Bukan Sembako Pasar Tradisional, Tapi Jenis Sembako Ini yang Dikenakan PPN

  • Bagikan
Tangkapan layar postingan instagram Sri Mulyani saat blusukan di Pasar Santa kemayoran (14/6/2021).

Mediatani – Menteri Keuangan Republik Indonesia, Sri Mulyani menegaskan jika barang sembako yang dijual di pasar tradisional tidak akan dikenakan Pajak Pertambahan Nilai (PPN).

Namun, jenis sembako yang akan dikenakan PPN yaitu produk yang tidak dikonsumsi oleh masyarakat banyak dan hanya dikonsumsi oleh segelintir orang mampu karena impor dan harganya mahal.

Sedangkan untuk beras hasil petani Indonesia yang diserap oleh Bulog seperti produksi Cianjur, rojolele, pandan wangi, dan sebagainya, Sri Mulyani menegaskan tidak akan dipungut PPN sebab merupakan bahan pangan pokok dan dijual di pasar tradisional.

“Namun beras premium impor seperti beras basmati, beras shirataki yang harganya bisa 5-10 kali lipat dan dikonsumsi masyarakat kelas atas, seharusnya dipungut pajak,” ujar Sri Mulyani setelah mengunjungi pasar Santa Kemayoran, Selasa (15/6/2021).

Menurutnya, selama ini barang sembako masuk dalam kategori barang yang tidak kena pajak. Hal ini membuat barang-barang sembako yang premium menjadi ikut tidak terkena pajak.

Hal inilah yang mendasari disusunnya aturan pajak PPN untuk produk sembako impor atau premium tersebut. Ini adalah contoh gotong royong dalam perpajakan, dimana yang mampu membantu yang membutuhkan melalui PPN.

“Pajak tidak asal dipungut untuk penerimaan negara, namun disusun untuk melaksanakan azas keadilan,” tegas Sri Mulyani.

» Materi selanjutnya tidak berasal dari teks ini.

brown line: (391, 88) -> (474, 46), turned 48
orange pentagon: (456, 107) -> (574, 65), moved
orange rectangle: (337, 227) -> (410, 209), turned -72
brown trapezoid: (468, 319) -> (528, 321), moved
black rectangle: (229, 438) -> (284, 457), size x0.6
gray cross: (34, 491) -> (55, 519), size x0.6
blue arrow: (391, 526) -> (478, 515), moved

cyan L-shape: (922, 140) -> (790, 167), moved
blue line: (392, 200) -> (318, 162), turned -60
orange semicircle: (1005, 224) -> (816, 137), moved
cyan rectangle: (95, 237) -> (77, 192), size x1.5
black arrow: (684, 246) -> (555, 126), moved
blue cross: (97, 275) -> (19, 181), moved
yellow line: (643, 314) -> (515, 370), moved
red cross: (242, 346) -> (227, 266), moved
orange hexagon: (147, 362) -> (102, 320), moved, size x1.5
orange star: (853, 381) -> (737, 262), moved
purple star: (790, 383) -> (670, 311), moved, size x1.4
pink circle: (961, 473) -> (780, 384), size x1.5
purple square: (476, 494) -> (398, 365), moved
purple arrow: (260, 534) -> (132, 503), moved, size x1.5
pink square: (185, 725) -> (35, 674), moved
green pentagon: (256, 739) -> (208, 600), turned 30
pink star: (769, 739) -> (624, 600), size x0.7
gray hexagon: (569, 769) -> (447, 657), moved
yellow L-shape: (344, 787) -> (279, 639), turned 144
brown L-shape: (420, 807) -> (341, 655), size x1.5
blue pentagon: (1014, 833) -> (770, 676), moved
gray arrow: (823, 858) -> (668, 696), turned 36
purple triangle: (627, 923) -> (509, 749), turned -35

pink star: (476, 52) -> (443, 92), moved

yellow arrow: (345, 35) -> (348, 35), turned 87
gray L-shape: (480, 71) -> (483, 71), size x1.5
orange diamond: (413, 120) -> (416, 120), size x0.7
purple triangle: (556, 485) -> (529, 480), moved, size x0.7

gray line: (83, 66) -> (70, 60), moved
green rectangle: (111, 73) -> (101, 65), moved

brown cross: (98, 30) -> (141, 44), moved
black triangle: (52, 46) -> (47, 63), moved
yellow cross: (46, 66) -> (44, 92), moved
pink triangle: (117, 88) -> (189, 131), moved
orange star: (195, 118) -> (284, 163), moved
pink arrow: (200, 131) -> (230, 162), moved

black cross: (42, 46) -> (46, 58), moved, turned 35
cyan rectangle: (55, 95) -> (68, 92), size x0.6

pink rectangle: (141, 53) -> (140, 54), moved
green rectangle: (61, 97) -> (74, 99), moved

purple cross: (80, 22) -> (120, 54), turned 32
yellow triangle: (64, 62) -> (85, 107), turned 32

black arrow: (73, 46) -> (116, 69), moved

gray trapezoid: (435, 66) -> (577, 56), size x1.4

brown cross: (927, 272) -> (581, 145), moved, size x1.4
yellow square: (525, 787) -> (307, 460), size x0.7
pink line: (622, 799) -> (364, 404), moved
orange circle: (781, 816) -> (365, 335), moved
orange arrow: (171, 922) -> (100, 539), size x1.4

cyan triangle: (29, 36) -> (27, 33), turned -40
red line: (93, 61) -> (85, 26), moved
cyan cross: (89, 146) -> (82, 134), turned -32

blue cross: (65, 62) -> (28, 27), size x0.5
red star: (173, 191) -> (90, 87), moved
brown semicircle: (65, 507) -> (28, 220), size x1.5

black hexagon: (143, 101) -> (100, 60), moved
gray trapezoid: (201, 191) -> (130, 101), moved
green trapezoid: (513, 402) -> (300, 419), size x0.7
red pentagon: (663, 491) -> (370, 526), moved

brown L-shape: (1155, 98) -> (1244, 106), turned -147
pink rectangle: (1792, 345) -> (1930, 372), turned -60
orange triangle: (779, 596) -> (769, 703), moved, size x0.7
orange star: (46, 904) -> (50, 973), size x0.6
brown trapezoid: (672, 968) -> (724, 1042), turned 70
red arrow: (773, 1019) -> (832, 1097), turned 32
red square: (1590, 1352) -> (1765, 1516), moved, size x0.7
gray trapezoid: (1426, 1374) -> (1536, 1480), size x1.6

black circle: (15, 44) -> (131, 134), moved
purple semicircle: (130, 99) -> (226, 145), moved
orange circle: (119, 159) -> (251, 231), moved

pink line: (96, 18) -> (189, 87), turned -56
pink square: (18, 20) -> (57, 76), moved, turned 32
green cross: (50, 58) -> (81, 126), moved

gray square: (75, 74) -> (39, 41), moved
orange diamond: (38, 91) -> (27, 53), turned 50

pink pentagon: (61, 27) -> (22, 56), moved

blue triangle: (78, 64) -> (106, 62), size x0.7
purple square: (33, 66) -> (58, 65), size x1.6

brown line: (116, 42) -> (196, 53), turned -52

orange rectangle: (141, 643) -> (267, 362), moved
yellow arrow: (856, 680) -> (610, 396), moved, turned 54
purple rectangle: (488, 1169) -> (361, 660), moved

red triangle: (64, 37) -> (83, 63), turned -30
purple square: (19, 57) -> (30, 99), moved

Dirinya juga menekankan bahwa aturan tersebut tidak akan dilaksanakan dalam waktu dekat dan akan menunggu kondisi ekonomi pulih. Pemulihan ekonomi inilah yang menjadi fokus pemerintah saat ini.

Lanjutnya, justru dalam menghadapi dampak Covid-19 yang berat ini, pemerintah memberikan banyak insetif perpajakan dibidang perpajakan. Mulai dari pajak UMKM, pajak karyawan (PPH 21) dibebaskan hingga ditanggung pemerintahan.

“Pemerintah membantu rakyat melalui bantuan sosial, bantuan modal UMKM seperti yang telah diterima pedagang sayur di Pasar Santa tersebut, diskon listrik rumah tangga kelas bawah, internet gratis bagi siswa, mahasiswa dan guru,” tuturnya.

“Pemerintah juga memberikan vaksin gratis dan biaya rawat gratis bagi yang terkena Covid-19. Inilah fokus pemerintah saat ini, yaitu melindungi rakyat, ekonomi dan dunia usaha agar bisa tidak hanya bertahan namun pulih kembali secara kuat,” ungkapnya.

Sebelumnya, Sri Mulyani juga menjelaskan jika fenomena munculnya produk-produk kelas atas namun namanya tetap sembako dan sama-sama beras harus disikapi pemerintah dari sisi perpajakan.

Bukan hanya beras premium saja yang akan dikenakan pajak, namun juga ada beberapa jenis daging premium dengan harga mahal akan dikenakan pajak.  Seperti halnya beras di pasar tradisional, daging yang ada di pasar tradisional juga akan dibebaskan dari pajak.

“Sama-sama daging sapi namanya, tapi ada daging sapi wagyu yang kobe, per kg bisa Rp 3 juta atau Rp 5 juta. Ada daging biasa yang dikonsumsi masyarakat per kg Rp 90 ribu, ini bumi dan langit,” jelasnya.

Karena itu, eks direktur pelaksana Bank Dunia tersebut menambahkan bahwa instrumen perpajakan dalam RUU KUP mencoba mendorong kesetaraan.

Untuk sembako murah, Menkeu mengatakan akan disiapkan fasilitas pembebasan atau ditanggung pemerintah. Sehingga jenis sembako ini sama sekali tidak dipungut pajak.

“Kalau dia menjadi objek bisa dipajaki, tapi dibebaskan pajaknya. DTP, bisa tarif 0, versus yang tarifnya lebih tinggi. Itu disampaikan di dalam PPN bisa multitarif,” terangnya.

Menurut Sri Mulyani, klasifikasi ini tentu nantinya akan dibahas lebih lanjut bersama DPR RI untuk dituangkan ke dalam UU KUP.